Black pepper tofu
Serves 4
INGREDIENTS
375g firm tofu
sunflower oil for frying
cornstarch to dust the tofu
50g butter/olive oil
12 small shallots (approx. 350g in total), thinly sliced
1/2-1 fresh red chilli (a mild one), thinly sliced
6 garlic cloves, crushed
1 thumb-sized fresh ginger
3 tbsp sweet soy sauce ( ketchup manis )
7 tbsp soy sauce
1 teaspoon coarsely crushed black peppercorns (use a mortar and pestle or a spice grinder)
4 thin green onions
steamed rice or noodles
METHOD
1. Start with the tofu. Pour enough oil into a large frying pan or wok to come to 5mm up the sides and heat. Cut the tofu into large cubes, about 2x2cm. Toss them in some cornstarch (about 4 tablespoons) and shake off the excess, then add the tofu cubes to the hot oil. Fry, turning them around as you go until they are golden all over and have a thin crust. As they are cooked, transfer them onto paper towels.

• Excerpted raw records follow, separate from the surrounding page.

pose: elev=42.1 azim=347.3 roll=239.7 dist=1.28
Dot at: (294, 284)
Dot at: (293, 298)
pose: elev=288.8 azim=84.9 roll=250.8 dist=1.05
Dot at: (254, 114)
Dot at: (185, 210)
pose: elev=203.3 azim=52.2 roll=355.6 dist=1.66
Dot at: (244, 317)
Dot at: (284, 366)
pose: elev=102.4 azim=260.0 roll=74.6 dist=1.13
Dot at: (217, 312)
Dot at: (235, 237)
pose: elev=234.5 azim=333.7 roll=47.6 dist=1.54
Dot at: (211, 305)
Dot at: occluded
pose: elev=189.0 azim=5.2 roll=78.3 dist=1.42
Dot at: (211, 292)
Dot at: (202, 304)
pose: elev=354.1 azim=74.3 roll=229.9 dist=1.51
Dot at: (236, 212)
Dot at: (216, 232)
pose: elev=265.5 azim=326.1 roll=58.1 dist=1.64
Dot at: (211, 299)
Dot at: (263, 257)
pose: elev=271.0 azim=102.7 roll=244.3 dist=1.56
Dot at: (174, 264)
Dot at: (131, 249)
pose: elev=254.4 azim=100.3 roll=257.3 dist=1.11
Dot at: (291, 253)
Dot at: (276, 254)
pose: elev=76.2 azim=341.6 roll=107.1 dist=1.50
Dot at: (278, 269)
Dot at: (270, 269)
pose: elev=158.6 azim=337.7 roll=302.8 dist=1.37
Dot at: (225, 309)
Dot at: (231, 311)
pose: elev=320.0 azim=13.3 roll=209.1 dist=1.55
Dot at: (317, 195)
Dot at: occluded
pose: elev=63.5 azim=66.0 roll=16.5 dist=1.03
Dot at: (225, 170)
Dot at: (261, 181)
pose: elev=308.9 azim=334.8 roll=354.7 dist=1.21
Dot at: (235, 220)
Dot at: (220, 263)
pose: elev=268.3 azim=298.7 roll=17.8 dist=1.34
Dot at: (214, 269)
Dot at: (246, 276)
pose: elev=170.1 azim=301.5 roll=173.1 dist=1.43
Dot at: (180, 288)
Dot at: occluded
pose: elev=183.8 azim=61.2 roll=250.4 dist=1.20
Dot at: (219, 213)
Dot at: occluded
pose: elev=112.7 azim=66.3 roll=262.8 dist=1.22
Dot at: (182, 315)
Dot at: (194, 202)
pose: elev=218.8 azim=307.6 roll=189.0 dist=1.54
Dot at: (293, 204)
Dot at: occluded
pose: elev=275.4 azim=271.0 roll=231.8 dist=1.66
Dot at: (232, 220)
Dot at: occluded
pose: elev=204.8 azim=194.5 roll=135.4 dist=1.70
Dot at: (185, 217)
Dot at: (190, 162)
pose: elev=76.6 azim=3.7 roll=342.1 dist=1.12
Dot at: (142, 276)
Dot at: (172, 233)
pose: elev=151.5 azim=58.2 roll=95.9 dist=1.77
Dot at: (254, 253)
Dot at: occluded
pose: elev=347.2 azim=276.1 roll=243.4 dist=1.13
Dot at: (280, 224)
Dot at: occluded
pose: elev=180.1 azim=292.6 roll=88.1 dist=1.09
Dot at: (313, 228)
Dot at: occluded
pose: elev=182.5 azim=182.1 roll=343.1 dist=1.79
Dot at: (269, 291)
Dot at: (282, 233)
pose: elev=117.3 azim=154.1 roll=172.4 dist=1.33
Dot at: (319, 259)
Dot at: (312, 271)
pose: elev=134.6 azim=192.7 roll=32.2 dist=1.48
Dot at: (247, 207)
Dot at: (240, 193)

2. Remove the oil and any sediment from the pan, then put the butter inside and melt it. Add the shallots, chiles, garlic and ginger. Sauté on low to medium heat for about 15 minutes, stirring occasionally, until the ingredients have turned shiny and are totally soft.
3. Next, add the soy sauce, ketchup manis, and the crushed black pepper. Add the tofu to warm it up in the sauce for about a minute. Finally, stir in the green onions. Serve hot, with steamed rice or noodles.